Compression of below 150 bar can be performed by a multistage reciprocating compressor or turbine-driven compressor. For higher pressure applications can be done by partial compression of CO2, condensing it using a simple liquefaction process, and Pumping it to the reservoir. It is also important to pressure up CO2 above its critical point to avoid corrosion issues for the piping and equipment. Reciprocating machines offer an advantage where process flexibility is important in terms of variations of flows and pressures.
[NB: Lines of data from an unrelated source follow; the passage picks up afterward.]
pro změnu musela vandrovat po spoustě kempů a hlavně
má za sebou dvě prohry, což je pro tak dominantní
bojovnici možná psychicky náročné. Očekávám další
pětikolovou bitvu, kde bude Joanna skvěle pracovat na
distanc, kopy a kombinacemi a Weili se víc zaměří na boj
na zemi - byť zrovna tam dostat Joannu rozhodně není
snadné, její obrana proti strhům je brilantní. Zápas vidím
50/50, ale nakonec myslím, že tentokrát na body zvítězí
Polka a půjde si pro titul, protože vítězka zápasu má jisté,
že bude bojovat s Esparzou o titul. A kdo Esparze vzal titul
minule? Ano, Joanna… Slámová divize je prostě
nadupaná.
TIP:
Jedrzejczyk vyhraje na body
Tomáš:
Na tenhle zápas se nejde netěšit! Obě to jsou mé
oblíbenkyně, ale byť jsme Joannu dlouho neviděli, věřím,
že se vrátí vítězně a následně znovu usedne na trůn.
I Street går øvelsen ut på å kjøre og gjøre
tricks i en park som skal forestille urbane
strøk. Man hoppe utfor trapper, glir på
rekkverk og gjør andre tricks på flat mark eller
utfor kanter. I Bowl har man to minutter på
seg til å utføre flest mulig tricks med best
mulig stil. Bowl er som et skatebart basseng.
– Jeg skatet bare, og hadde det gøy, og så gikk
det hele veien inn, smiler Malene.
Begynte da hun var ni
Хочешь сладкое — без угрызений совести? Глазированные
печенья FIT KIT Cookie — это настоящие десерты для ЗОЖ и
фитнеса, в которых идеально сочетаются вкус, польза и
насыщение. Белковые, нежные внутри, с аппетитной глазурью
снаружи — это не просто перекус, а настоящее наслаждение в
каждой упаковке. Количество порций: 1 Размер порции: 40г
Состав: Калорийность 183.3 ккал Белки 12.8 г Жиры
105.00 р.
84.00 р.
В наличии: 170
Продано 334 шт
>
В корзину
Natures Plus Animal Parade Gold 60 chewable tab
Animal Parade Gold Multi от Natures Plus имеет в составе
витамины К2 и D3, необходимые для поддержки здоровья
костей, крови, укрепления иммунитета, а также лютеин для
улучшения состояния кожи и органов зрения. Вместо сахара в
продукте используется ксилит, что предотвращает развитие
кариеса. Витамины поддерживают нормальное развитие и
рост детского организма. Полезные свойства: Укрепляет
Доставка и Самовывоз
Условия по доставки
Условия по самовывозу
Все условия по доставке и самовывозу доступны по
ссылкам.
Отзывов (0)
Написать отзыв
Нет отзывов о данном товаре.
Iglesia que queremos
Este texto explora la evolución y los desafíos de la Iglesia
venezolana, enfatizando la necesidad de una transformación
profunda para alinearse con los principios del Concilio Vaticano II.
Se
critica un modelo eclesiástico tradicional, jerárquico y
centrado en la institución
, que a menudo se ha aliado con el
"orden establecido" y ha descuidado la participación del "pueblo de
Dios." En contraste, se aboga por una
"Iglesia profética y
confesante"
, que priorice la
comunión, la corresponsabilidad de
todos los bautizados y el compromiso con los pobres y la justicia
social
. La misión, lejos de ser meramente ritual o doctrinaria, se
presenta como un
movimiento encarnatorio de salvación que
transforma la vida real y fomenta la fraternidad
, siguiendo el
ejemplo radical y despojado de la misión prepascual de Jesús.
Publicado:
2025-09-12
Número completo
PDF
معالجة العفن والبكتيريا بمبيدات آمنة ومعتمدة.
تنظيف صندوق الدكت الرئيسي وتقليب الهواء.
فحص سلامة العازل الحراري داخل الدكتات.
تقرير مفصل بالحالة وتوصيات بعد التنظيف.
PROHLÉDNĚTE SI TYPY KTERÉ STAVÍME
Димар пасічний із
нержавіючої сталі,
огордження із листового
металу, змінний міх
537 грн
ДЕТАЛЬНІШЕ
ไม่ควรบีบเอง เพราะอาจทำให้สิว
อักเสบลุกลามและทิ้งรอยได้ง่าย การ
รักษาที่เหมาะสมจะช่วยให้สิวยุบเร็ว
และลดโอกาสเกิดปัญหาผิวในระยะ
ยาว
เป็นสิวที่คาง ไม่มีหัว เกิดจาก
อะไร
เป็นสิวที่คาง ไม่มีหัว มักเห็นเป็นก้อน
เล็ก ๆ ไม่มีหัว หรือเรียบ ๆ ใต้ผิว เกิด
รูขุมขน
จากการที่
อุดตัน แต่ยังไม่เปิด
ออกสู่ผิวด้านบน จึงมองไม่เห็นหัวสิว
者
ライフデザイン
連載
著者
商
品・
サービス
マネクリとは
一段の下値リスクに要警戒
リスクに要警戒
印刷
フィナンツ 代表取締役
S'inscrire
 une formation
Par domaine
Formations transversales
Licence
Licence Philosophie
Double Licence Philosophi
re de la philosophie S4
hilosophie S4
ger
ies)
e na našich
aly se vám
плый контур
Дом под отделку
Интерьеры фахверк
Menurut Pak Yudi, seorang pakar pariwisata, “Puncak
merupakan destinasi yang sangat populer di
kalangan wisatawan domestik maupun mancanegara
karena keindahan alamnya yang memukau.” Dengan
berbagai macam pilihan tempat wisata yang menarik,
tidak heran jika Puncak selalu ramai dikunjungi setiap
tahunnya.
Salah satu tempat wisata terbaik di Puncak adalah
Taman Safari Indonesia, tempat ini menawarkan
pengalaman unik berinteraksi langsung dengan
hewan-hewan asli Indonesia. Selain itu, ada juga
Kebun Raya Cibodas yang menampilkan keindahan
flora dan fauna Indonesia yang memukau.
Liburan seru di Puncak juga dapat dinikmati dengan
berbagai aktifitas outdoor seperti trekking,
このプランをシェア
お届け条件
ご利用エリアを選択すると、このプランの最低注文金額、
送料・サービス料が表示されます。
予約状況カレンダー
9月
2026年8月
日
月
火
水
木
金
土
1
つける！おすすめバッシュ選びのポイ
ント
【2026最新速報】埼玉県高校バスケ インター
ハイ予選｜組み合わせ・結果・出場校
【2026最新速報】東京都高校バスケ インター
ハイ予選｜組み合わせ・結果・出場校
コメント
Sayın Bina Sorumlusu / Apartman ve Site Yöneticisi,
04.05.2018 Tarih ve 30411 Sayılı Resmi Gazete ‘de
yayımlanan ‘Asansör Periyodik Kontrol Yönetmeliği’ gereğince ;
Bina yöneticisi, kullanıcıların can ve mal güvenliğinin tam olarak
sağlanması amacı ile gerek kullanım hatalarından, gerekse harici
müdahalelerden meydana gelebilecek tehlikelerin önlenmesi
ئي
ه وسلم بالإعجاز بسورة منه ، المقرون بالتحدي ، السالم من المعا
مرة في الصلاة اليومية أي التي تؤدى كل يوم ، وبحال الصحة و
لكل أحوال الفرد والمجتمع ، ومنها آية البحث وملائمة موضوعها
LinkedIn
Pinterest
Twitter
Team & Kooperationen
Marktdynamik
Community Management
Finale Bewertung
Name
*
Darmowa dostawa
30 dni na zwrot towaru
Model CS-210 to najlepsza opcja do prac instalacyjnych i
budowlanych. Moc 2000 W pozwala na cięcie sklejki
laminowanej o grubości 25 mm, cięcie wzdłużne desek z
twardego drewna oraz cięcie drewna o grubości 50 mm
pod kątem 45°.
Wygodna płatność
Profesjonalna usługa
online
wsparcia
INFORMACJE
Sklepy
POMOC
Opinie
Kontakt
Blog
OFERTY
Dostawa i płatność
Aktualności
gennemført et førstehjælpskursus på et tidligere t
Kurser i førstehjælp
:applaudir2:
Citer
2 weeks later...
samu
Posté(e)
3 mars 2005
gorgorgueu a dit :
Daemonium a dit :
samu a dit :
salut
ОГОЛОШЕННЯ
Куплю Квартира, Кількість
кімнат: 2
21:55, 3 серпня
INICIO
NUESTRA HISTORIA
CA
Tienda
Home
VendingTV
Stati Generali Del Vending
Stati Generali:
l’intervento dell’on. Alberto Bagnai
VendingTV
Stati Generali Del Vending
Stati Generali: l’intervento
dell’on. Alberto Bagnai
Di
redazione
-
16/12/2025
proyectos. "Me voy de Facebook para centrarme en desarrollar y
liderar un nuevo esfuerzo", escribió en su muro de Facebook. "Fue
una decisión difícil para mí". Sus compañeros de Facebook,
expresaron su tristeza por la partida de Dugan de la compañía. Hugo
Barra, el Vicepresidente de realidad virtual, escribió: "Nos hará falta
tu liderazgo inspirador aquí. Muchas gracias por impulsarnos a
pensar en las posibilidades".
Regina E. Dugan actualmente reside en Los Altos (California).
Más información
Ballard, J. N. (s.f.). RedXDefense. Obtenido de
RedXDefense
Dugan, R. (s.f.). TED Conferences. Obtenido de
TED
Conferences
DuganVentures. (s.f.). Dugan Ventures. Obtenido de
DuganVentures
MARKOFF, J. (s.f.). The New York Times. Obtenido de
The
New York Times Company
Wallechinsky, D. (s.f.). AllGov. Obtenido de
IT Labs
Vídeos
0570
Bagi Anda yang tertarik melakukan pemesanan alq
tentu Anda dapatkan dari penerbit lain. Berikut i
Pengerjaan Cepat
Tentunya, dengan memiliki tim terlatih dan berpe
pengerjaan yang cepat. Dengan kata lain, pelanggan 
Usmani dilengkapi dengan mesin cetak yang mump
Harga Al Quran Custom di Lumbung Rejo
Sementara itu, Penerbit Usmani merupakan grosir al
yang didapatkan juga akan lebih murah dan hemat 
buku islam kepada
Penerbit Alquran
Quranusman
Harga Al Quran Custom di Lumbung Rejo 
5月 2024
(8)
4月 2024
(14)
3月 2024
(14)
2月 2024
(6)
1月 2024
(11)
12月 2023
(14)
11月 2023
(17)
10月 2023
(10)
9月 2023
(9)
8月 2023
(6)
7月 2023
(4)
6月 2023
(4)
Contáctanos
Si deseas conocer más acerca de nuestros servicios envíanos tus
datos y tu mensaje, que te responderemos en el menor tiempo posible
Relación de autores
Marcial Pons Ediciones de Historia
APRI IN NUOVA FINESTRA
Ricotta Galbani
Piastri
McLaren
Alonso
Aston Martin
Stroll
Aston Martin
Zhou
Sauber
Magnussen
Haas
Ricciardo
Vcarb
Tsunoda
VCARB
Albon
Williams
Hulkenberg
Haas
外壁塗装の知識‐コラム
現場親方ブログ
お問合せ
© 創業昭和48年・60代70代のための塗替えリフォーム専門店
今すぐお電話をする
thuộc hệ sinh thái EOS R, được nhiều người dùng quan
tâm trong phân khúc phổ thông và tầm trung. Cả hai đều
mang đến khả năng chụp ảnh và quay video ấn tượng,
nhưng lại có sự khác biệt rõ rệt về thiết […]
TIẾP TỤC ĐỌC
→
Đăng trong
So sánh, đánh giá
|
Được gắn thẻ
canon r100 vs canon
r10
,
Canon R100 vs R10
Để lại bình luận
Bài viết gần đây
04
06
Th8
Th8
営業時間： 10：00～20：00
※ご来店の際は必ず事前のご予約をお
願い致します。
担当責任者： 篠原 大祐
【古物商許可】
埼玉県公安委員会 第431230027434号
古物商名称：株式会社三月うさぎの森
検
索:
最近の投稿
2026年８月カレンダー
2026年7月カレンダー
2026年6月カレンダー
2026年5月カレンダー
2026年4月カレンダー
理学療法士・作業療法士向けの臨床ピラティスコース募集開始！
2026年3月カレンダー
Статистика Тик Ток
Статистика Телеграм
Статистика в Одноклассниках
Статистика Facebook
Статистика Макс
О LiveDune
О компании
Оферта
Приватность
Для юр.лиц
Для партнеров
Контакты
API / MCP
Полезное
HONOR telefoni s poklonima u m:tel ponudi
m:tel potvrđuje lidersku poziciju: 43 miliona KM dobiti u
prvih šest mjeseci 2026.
GE company has offered many of those compression solutions with the recent major experience of reinjecting CO2 at ~55,000 Nm3/h and pressure of 480 bars (maximum discharge pressure). In addition, they do have pumping experience of HP centrifugal pumps with a design pressure of 670 bars, which is extremely high and can suit most of the processes.
CO2/H2 handling
Health Precautions
Carbon dioxide, in all its forms, can be used for many purposes. it is important to use its capabilities correctly to achieve the desired effect and eliminate hazards. Our gas specialists can tell you how to do that. Inhalation of CO2 in concentrated form is dangerous to humans. CO2 therefore must not be present in high concentrations in the air. Pressurized CO2 had a risk of exposure to high-pressure services. With CO2 at the critical point, it may liquefy at lower pressure where its temperature tends to be more cryogenic, which if contacted with the skin causes a frostbite.
Hydrogen. Possess the highest flammable gas as it is very reactive and immediately burns when mixed with air as low as 4% of hydrogen (it has a wide combustible range). It is challenging when H2 is stored as it tends to leak due to its small molecular weight.